**The exercise**.
Rewrite the lines of the records as a numbered list, from the start of the records through the line containing "List each element's", skipping blank lines and leaving out the pictures.
-------- Data provided
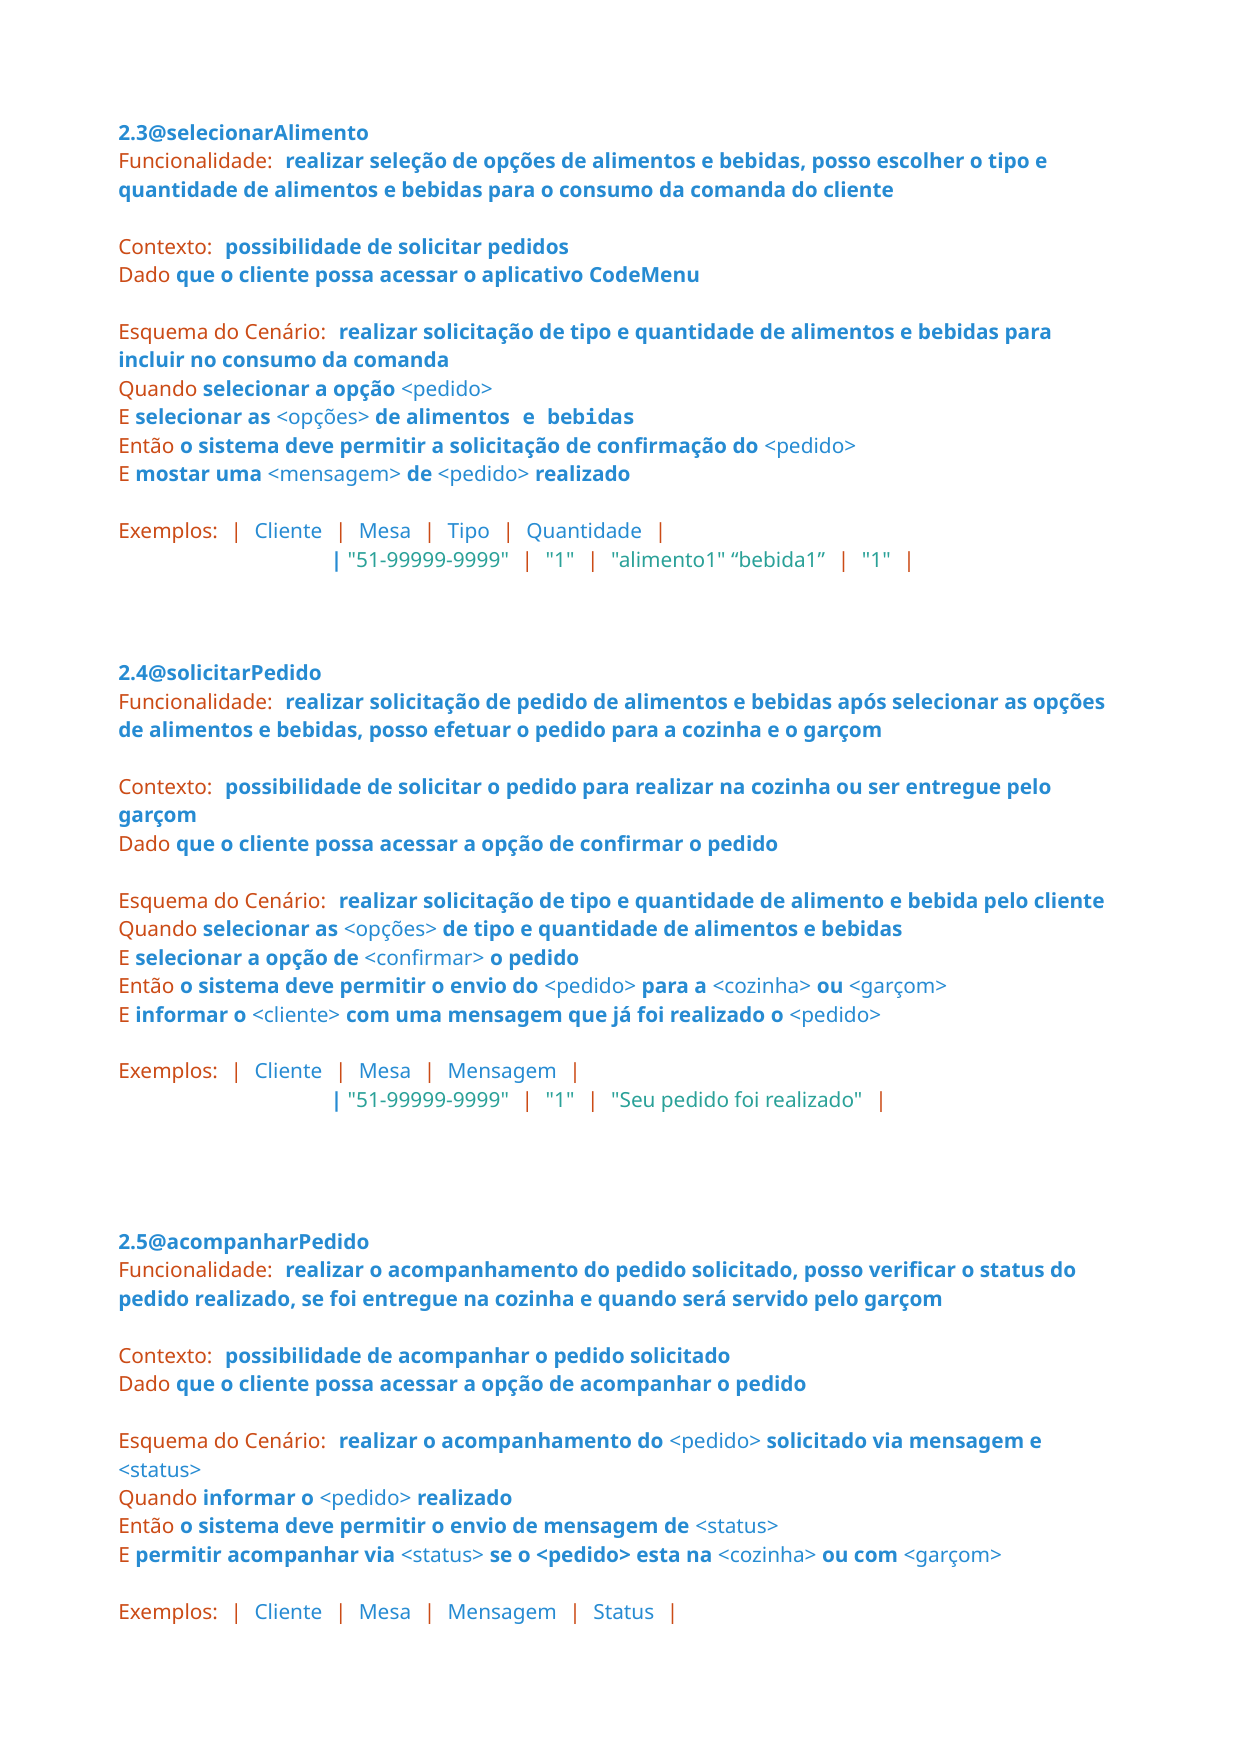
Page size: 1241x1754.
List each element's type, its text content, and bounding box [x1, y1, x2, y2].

text Contexto: possibilidade de acompanhar o pedido solicitado [118, 1341, 1122, 1369]
text Funcionalidade: realizar o acompanhamento do pedido solicitado, posso verificar o status do pedido realizado, se foi entregue na cozinha e quando será servido pelo garçom [118, 1256, 1122, 1312]
text 2.3@selecionarAlimento [118, 118, 1122, 147]
text Então o sistema deve permitir o envio do <pedido> para a <cozinha> ou <garçom> [118, 971, 1122, 1000]
text Então o sistema deve permitir a solicitação de confirmação do <pedido> [118, 431, 1122, 459]
text Então o sistema deve permitir o envio de mensagem de <status> [118, 1512, 1122, 1540]
text Quando selecionar as <opções> de tipo e quantidade de alimentos e bebidas [118, 914, 1122, 943]
text Funcionalidade: realizar seleção de opções de alimentos e bebidas, posso escolher o tipo e quantidade de alimentos e bebidas para o consumo da comanda do cliente [118, 147, 1122, 203]
text 2.5@acompanharPedido [118, 1227, 1122, 1256]
text Contexto: possibilidade de solicitar o pedido para realizar na cozinha ou ser entregue pelo garçom [118, 772, 1122, 829]
text E selecionar as <opções> de alimentos e bebidas [118, 402, 1122, 431]
text E informar o <cliente> com uma mensagem que já foi realizado o <pedido> [118, 1000, 1122, 1028]
text Esquema do Cenário: realizar solicitação de tipo e quantidade de alimentos e bebidas para incluir no consumo da comanda [118, 317, 1122, 374]
text E selecionar a opção de <confirmar> o pedido [118, 943, 1122, 971]
text Funcionalidade: realizar solicitação de pedido de alimentos e bebidas após selecionar as opções de alimentos e bebidas, posso efetuar o pedido para a cozinha e o garçom [118, 687, 1122, 744]
text E permitir acompanhar via <status> se o <pedido> esta na <cozinha> ou com <garçom> [118, 1540, 1122, 1568]
text Dado que o cliente possa acessar a opção de acompanhar o pedido [118, 1369, 1122, 1398]
text Exemplos: | Cliente | Mesa | Mensagem | Status | [118, 1597, 1122, 1625]
text Contexto: possibilidade de solicitar pedidos [118, 232, 1122, 260]
text Esquema do Cenário: realizar o acompanhamento do <pedido> solicitado via mensagem e <status> [118, 1426, 1122, 1483]
text Exemplos: | Cliente | Mesa | Mensagem | [118, 1057, 1122, 1085]
text Dado que o cliente possa acessar o aplicativo CodeMenu [118, 260, 1122, 289]
text | "51-99999-9999" | "1" | "alimento1" “bebida1” | "1" | [118, 545, 1122, 573]
text Dado que o cliente possa acessar a opção de confirmar o pedido [118, 829, 1122, 857]
text Exemplos: | Cliente | Mesa | Tipo | Quantidade | [118, 516, 1122, 545]
text Quando informar o <pedido> realizado [118, 1483, 1122, 1512]
text Quando selecionar a opção <pedido> [118, 374, 1122, 402]
text | "51-99999-9999" | "1" | "Seu pedido foi realizado" | [118, 1085, 1122, 1113]
text Esquema do Cenário: realizar solicitação de tipo e quantidade de alimento e bebida pelo cliente [118, 886, 1122, 914]
text 2.4@solicitarPedido [118, 658, 1122, 687]
text E mostar uma <mensagem> de <pedido> realizado [118, 459, 1122, 488]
----------------
**Written solution**.
1. Page size: 1241x1754.
2. List each element's type, its text content, and bounding box [x1, y1, x2, y2].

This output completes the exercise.